Stored data entries
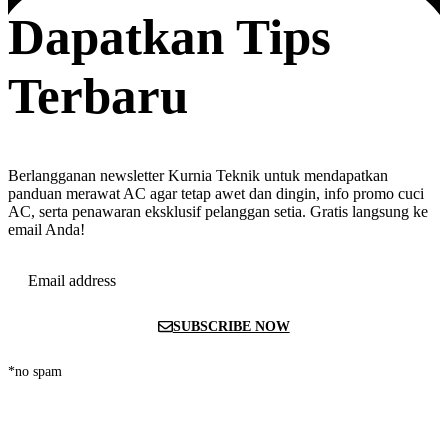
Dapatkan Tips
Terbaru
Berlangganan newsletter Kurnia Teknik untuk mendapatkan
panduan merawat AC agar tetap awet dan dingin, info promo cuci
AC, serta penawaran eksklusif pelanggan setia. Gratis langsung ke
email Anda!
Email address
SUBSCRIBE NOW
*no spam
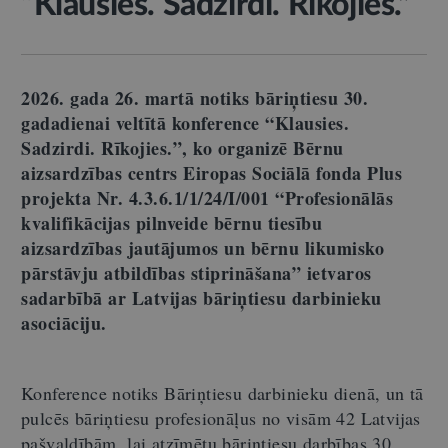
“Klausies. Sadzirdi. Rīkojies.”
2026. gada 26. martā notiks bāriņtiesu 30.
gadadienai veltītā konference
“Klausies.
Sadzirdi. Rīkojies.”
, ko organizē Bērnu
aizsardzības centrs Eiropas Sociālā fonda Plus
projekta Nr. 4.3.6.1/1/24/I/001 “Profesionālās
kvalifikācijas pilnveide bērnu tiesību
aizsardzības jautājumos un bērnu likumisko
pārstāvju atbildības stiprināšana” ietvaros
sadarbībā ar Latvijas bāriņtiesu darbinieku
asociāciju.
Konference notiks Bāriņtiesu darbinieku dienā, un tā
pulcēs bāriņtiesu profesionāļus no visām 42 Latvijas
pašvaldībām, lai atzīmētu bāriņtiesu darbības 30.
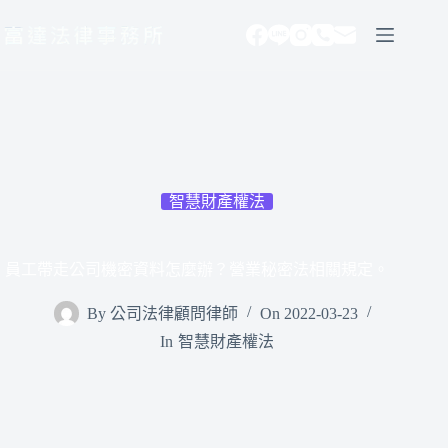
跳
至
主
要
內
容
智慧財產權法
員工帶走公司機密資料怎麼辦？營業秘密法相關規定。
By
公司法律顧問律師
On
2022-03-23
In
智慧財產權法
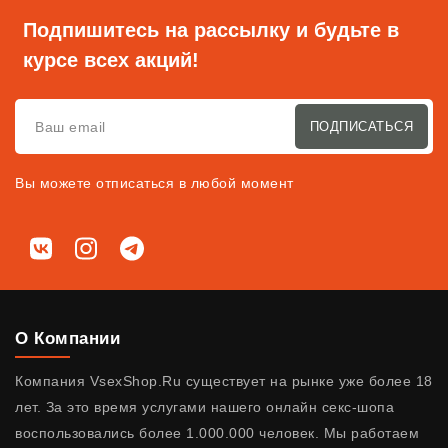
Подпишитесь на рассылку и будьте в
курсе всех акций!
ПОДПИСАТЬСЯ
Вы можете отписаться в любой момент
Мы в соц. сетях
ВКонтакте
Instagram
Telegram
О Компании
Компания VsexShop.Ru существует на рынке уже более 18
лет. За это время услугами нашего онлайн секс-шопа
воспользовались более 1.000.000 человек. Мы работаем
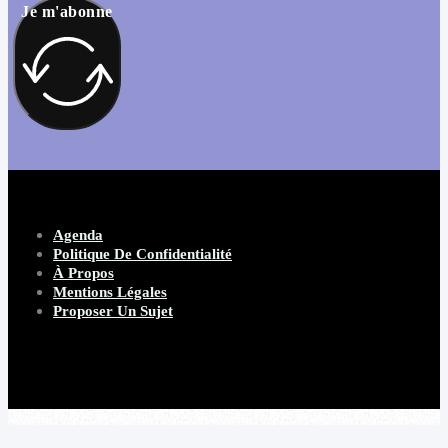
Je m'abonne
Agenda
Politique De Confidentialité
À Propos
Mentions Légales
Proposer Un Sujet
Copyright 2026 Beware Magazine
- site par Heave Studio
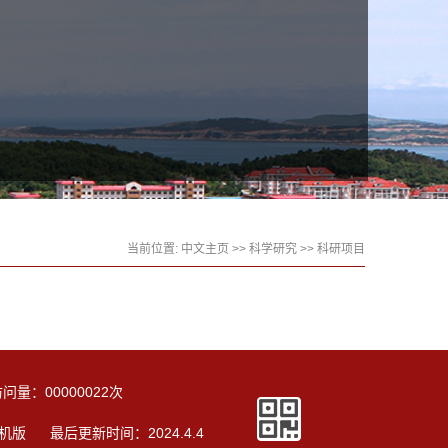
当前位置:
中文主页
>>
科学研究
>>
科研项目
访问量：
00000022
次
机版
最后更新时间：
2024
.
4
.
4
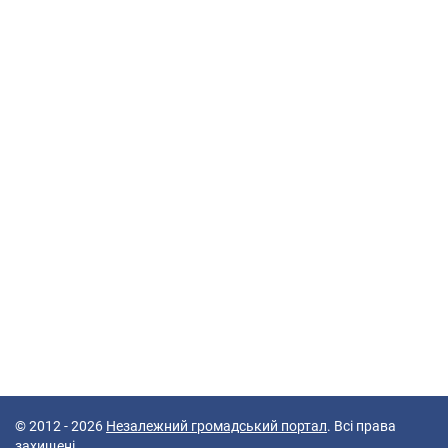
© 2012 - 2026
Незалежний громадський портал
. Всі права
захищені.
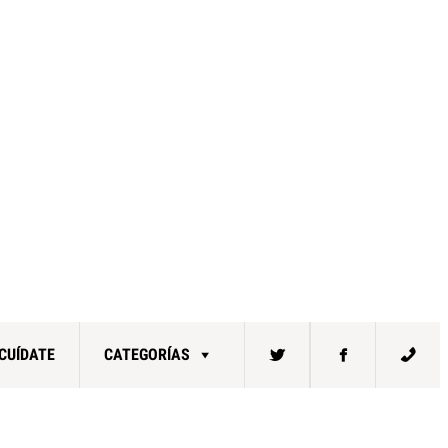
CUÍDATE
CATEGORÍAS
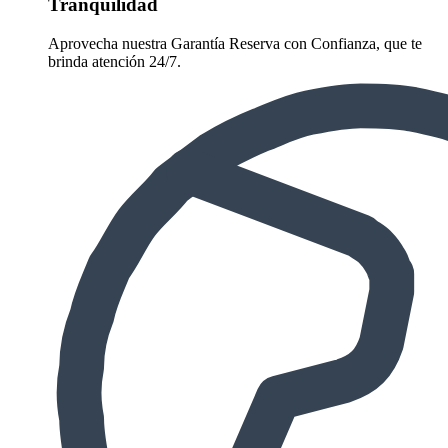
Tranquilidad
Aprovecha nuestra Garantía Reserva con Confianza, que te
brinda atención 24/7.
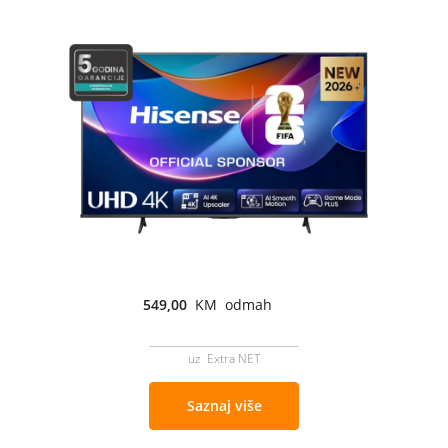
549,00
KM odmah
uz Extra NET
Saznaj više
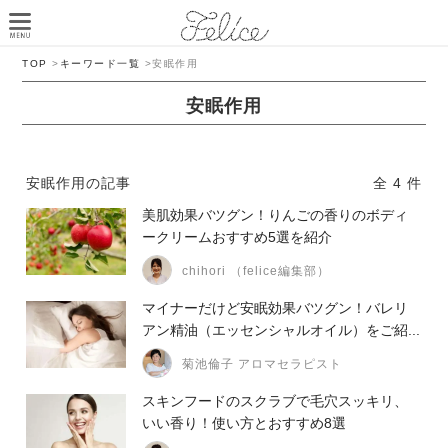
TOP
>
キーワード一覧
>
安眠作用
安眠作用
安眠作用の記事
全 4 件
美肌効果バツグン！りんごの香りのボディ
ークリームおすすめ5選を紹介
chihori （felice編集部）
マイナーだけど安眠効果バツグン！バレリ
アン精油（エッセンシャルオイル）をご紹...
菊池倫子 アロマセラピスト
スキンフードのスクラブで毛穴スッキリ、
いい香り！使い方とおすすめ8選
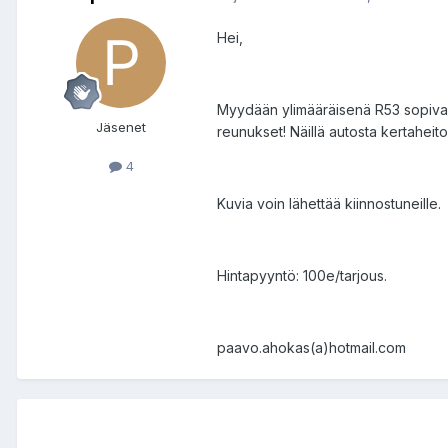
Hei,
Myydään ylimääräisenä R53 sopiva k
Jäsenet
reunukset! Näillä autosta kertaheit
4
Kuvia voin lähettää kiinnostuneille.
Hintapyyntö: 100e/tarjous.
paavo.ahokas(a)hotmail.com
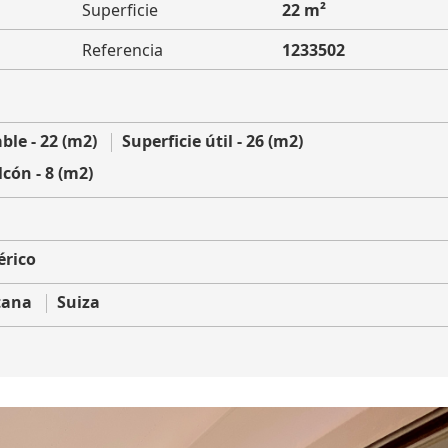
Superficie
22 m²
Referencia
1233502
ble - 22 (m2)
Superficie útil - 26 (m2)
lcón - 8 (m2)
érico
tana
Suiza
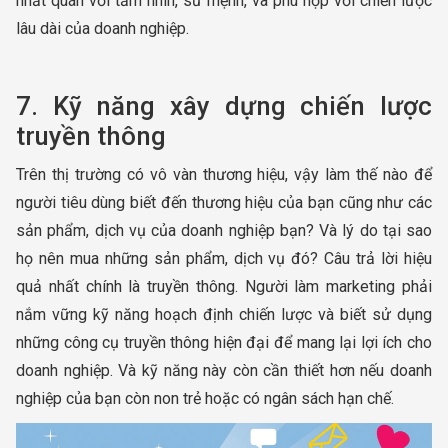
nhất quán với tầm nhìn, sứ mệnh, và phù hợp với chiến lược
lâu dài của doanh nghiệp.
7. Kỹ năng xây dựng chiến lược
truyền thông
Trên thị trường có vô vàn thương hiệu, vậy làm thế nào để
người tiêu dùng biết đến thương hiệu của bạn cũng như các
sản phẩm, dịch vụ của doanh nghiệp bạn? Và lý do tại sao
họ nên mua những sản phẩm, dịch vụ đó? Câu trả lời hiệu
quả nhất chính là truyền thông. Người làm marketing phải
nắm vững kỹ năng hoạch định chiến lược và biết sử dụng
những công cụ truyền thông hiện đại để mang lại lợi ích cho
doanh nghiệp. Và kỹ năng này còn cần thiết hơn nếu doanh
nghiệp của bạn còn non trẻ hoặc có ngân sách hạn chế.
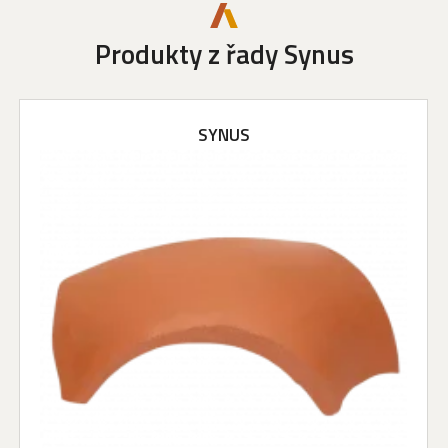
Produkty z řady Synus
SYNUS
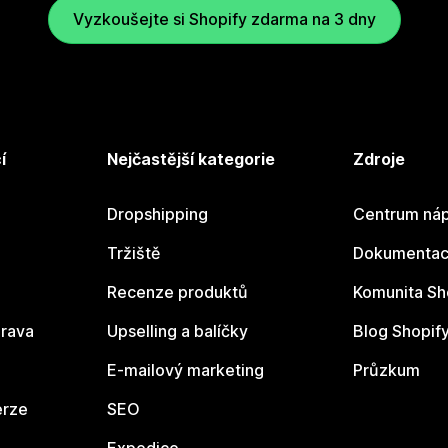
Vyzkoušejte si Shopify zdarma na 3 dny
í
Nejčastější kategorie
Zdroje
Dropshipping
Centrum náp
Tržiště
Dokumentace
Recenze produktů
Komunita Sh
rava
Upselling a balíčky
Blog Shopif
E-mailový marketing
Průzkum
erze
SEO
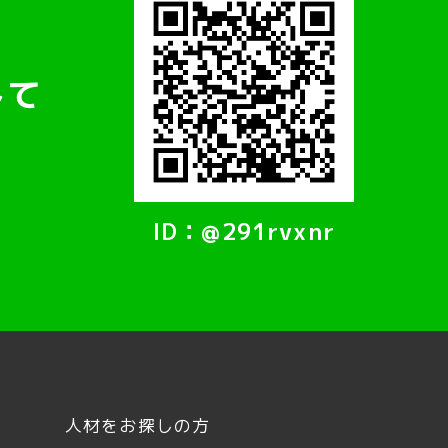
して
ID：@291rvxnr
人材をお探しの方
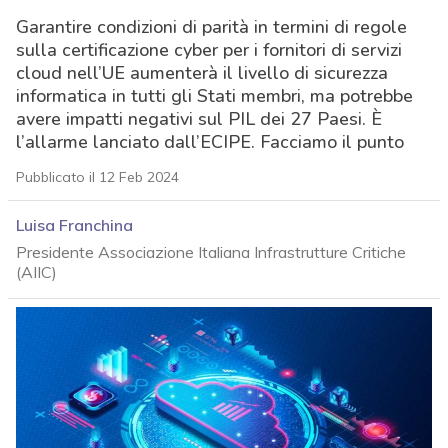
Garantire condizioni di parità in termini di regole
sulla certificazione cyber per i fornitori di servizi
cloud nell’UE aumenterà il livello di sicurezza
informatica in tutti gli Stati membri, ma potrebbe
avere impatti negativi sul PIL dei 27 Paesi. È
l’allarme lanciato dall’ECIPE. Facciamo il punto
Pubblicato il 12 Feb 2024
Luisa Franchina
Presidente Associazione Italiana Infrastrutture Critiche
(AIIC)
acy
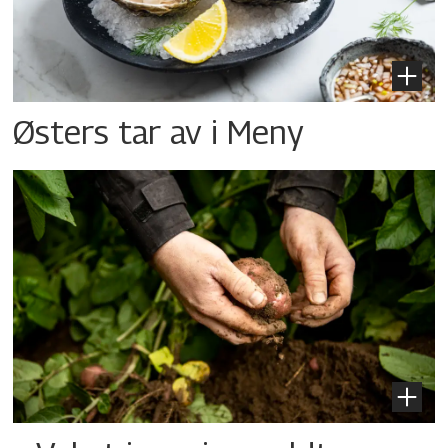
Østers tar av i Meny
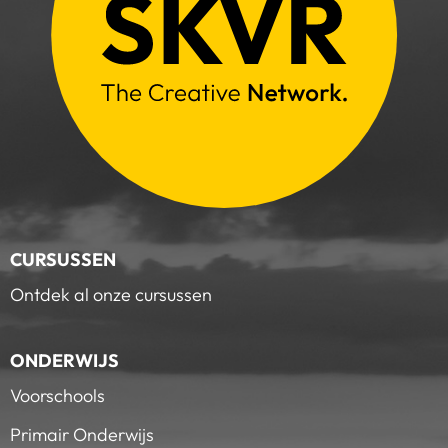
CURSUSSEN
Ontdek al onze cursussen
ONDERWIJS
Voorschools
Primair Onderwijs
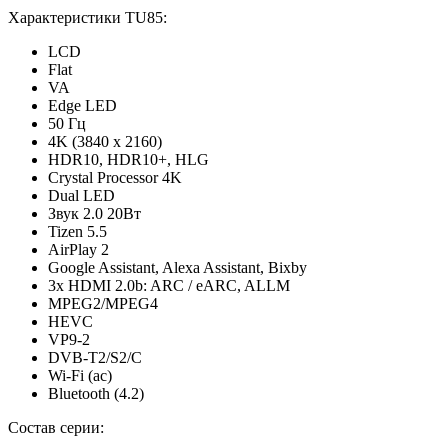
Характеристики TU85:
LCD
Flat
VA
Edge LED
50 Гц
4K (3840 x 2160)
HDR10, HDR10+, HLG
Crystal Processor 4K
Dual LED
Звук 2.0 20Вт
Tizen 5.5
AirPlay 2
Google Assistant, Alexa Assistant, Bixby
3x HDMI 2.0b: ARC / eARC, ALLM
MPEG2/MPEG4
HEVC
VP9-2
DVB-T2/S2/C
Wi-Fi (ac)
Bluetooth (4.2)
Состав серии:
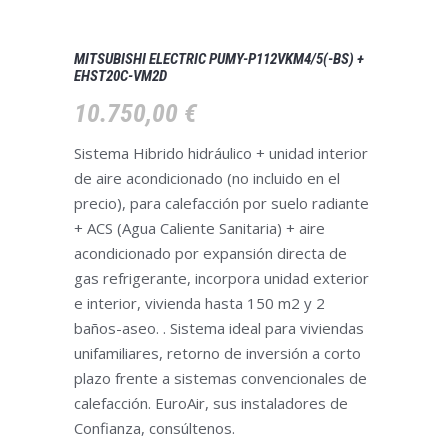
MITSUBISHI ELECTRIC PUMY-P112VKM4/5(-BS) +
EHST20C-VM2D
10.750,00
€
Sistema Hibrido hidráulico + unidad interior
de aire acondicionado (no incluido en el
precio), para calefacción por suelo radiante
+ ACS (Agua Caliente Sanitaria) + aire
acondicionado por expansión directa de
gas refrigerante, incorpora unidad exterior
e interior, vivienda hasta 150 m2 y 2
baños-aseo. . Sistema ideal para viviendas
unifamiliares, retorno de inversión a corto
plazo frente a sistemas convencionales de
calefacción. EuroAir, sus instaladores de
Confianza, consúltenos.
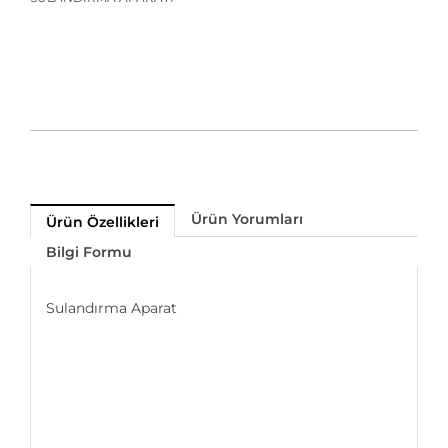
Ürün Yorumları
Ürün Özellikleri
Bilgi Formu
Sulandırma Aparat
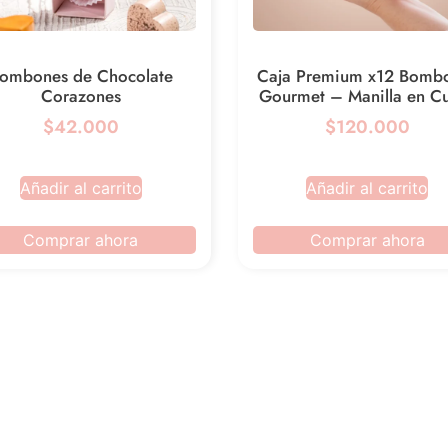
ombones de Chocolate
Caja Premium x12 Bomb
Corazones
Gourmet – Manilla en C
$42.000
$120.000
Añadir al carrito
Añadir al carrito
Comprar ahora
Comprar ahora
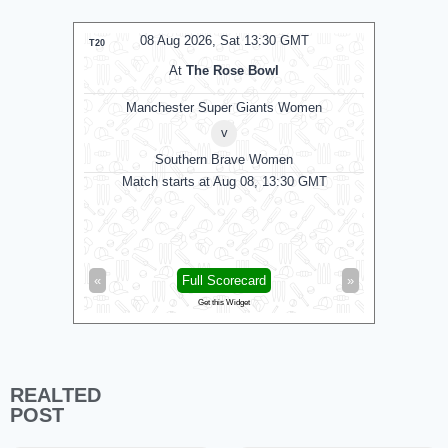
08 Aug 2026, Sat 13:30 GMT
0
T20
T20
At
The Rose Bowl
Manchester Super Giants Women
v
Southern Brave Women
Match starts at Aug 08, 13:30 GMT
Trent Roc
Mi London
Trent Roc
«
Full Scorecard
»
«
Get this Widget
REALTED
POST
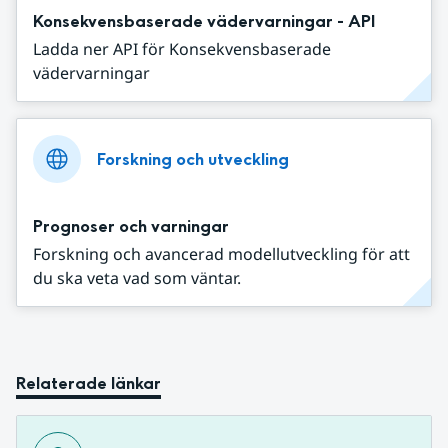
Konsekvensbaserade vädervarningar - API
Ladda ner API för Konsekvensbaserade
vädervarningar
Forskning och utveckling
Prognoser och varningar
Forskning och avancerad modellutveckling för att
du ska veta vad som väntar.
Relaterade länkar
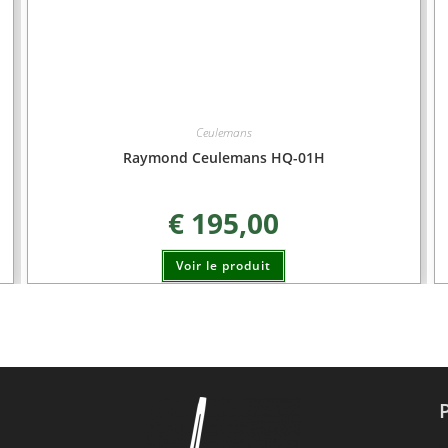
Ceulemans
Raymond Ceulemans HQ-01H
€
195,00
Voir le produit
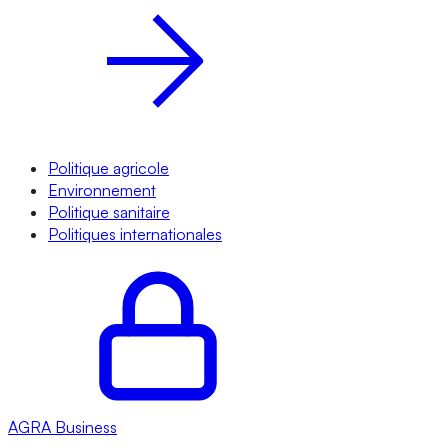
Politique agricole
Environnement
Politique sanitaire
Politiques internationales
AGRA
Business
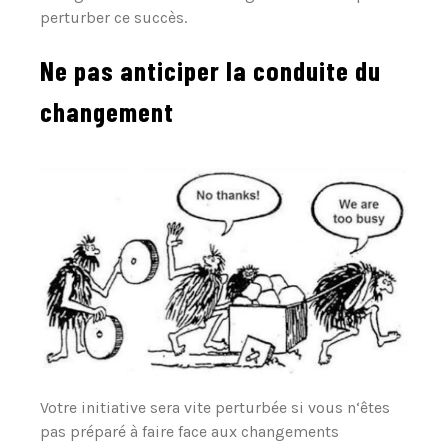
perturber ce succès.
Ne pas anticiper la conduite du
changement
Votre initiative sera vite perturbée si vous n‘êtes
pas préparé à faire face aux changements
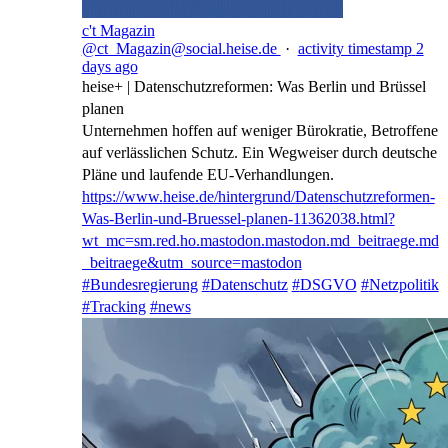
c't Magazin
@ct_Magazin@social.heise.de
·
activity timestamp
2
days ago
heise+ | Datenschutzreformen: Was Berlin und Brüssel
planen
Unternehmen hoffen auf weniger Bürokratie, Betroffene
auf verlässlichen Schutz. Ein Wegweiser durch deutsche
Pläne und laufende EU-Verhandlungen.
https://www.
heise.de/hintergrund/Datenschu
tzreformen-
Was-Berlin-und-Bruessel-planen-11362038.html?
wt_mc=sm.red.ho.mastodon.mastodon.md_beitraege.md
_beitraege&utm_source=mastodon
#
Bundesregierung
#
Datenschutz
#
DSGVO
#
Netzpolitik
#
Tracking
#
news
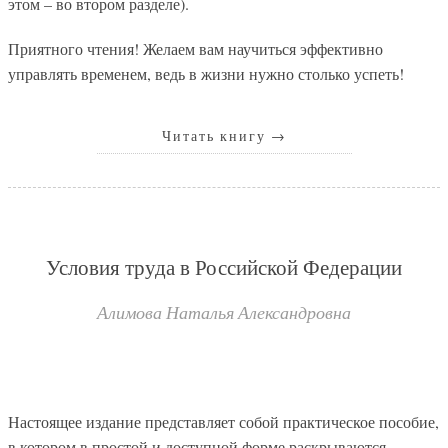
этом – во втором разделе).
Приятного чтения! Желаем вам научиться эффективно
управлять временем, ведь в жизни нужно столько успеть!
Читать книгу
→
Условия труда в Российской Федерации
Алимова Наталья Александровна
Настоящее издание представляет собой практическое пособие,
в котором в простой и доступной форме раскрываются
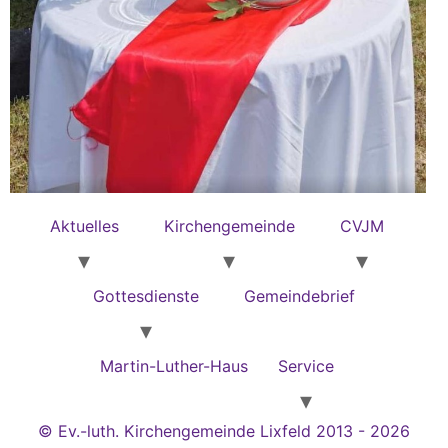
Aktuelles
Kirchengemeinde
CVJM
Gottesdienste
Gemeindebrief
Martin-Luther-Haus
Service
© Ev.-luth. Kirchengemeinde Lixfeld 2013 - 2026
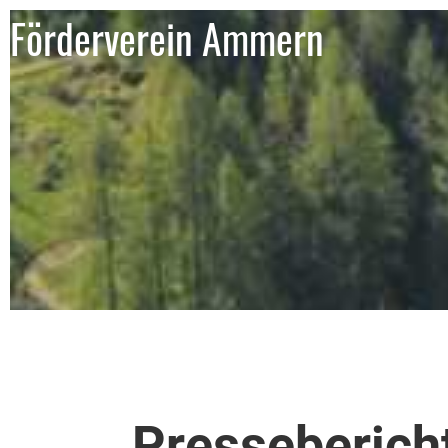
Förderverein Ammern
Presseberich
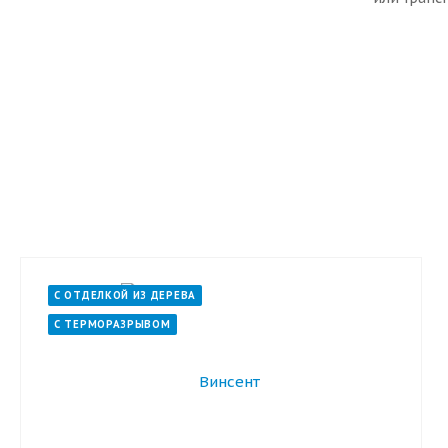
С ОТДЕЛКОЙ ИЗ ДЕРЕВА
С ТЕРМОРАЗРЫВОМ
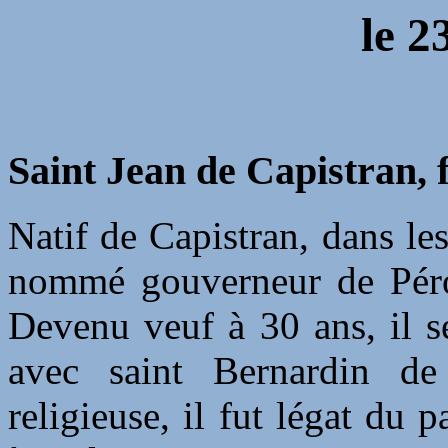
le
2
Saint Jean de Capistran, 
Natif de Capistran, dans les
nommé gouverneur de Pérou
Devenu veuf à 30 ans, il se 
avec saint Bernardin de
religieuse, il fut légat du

**ASSIGNMENT**:
Write out the lines above from the one containing "Ürün Yorumları" through the one containing "Voir le produit", both included, exactly as they appear. Leave the pictures out of your answer.

**RESULT FOR THIS TASK**:
Ürün Yorumları
Ürün Özellikleri
Bilgi Formu
Sulandırma Aparat
ombones de Chocolate
Caja Premium x12 Bomb
Corazones
Gourmet – Manilla en C
$42.000
$120.000
Añadir al carrito
Añadir al carrito
Comprar ahora
Comprar ahora
08 Aug 2026, Sat 13:30 GMT
0
T20
T20
At
The Rose Bowl
Manchester Super Giants Women
v
Southern Brave Women
Match starts at Aug 08, 13:30 GMT
Trent Roc
Mi London
Trent Roc
«
Full Scorecard
»
«
Get this Widget
REALTED
POST
Konsekvensbaserade vädervarningar - API
Ladda ner API för Konsekvensbaserade
vädervarningar
Forskning och utveckling
Prognoser och varningar
Forskning och avancerad modellutveckling för att
du ska veta vad som väntar.
Relaterade länkar
Ceulemans
Raymond Ceulemans HQ-01H
€
195,00
Voir le produit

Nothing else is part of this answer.